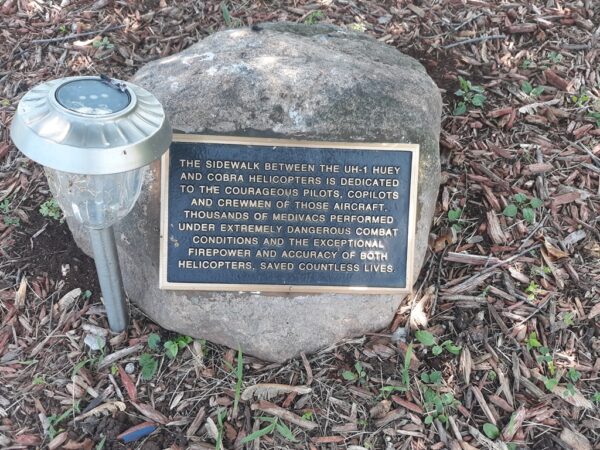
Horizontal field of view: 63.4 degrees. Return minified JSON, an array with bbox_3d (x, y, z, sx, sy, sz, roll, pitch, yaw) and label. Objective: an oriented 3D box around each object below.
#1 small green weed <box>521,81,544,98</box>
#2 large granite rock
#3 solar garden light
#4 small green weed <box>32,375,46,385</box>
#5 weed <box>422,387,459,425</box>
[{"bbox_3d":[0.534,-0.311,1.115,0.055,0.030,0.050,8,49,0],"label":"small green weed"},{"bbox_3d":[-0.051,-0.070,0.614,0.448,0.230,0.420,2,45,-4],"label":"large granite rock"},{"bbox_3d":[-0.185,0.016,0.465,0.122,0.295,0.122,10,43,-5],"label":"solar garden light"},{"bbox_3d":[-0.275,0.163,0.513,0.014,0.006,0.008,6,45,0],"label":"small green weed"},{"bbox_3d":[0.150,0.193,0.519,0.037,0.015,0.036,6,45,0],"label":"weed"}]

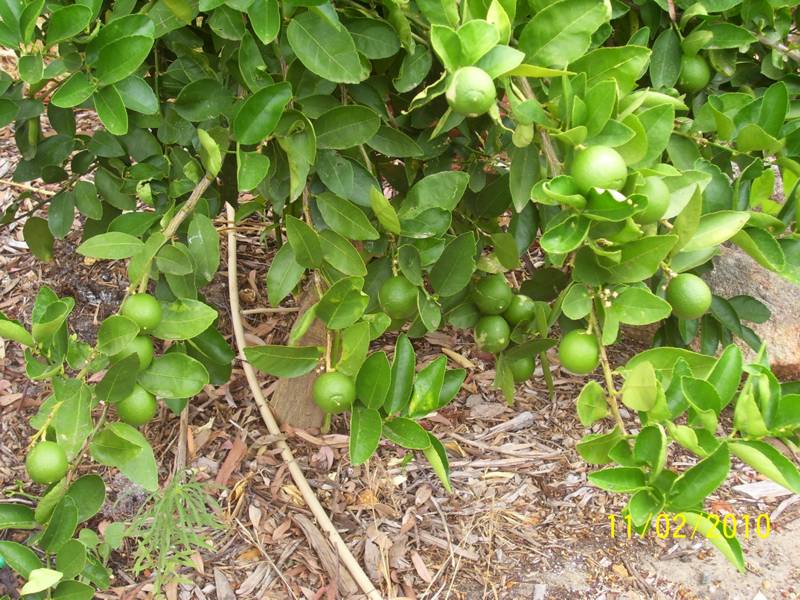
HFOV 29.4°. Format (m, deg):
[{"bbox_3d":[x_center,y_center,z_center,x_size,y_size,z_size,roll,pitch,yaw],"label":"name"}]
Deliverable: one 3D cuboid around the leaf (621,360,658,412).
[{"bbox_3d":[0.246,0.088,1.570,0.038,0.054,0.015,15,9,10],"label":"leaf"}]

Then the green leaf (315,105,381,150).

==

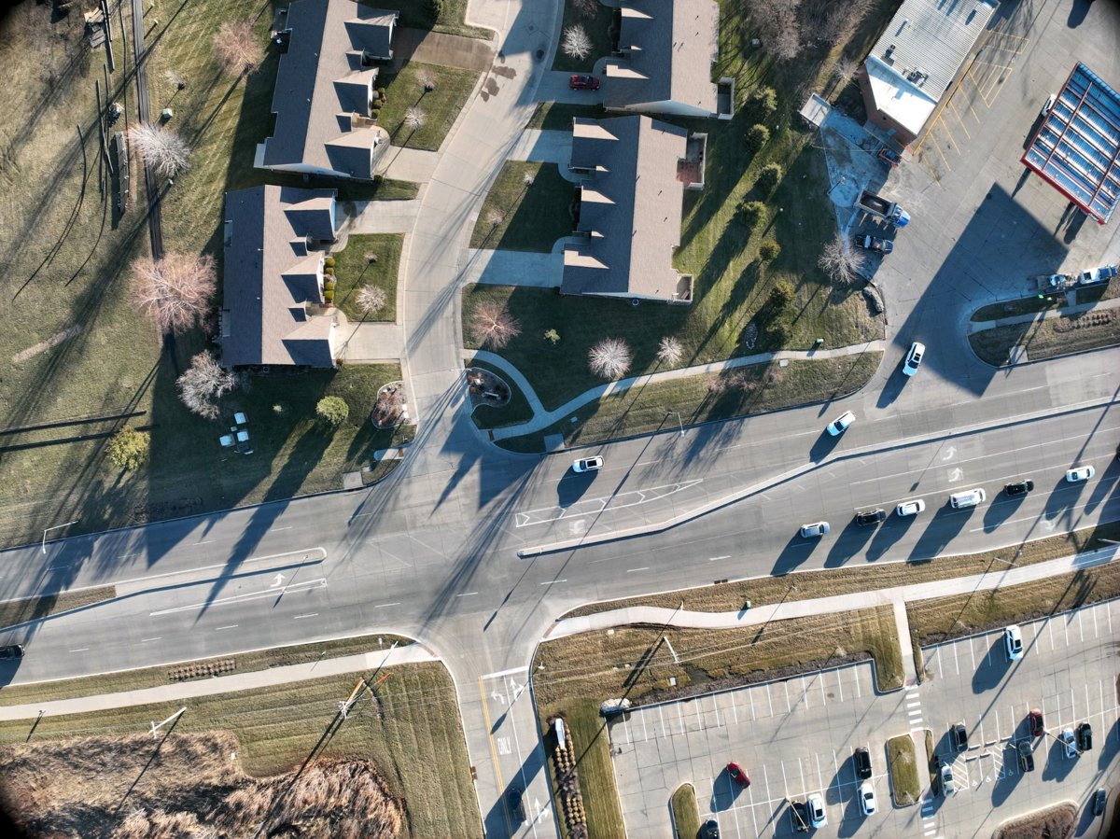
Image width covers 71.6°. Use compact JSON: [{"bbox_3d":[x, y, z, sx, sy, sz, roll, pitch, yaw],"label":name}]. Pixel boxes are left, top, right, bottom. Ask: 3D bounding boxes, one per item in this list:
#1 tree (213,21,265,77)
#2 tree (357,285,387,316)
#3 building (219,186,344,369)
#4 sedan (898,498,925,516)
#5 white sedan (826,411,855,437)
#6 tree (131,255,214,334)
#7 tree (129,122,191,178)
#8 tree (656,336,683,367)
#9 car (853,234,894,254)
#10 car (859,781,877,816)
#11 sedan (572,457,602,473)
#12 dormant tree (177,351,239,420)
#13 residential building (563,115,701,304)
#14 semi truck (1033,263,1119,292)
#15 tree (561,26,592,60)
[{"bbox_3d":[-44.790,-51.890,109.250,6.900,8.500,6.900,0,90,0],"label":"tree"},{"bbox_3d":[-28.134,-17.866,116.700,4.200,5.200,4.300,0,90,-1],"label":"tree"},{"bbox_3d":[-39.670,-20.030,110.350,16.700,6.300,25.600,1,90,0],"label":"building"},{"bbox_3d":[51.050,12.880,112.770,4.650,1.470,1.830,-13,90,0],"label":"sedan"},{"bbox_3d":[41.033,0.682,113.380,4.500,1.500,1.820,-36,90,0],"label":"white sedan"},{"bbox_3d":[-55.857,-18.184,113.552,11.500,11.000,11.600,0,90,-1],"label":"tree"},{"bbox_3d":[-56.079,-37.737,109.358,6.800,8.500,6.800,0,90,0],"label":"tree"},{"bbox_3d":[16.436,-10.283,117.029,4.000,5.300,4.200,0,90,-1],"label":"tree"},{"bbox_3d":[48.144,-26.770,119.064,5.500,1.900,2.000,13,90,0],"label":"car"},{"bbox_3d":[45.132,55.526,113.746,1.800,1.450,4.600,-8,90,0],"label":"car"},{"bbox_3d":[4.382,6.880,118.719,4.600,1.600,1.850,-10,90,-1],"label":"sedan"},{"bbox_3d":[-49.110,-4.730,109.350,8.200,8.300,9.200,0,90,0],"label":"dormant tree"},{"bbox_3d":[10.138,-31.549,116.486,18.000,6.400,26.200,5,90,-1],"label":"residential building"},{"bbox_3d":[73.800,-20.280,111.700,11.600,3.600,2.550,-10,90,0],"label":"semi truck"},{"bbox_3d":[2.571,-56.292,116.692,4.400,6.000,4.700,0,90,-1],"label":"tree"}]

- **Soal Latihan**
Susunlah baris-baris di atas, mulai dari baris yang memuat "Horizontal field of" sampai dengan baris yang memuat "#5 weed <box>422,387,459,425</box>" (keduanya termasuk), sebagai tabel Markdown dengan kolom No. dan Baris, tanpa menyertakan baris kosong.

- **Jawaban Latihan**
| No. | Baris |
|---|---|
| 1 | Horizontal field of view: 63.4 degrees. Return minified JSON, an array with bbox_3d (x, y, z, sx, sy, sz, roll, pitch, yaw) and label. Objective: an oriented 3D box around each object below. |
| 2 | #1 small green weed <box>521,81,544,98</box> |
| 3 | #2 large granite rock |
| 4 | #3 solar garden light |
| 5 | #4 small green weed <box>32,375,46,385</box> |
| 6 | #5 weed <box>422,387,459,425</box> |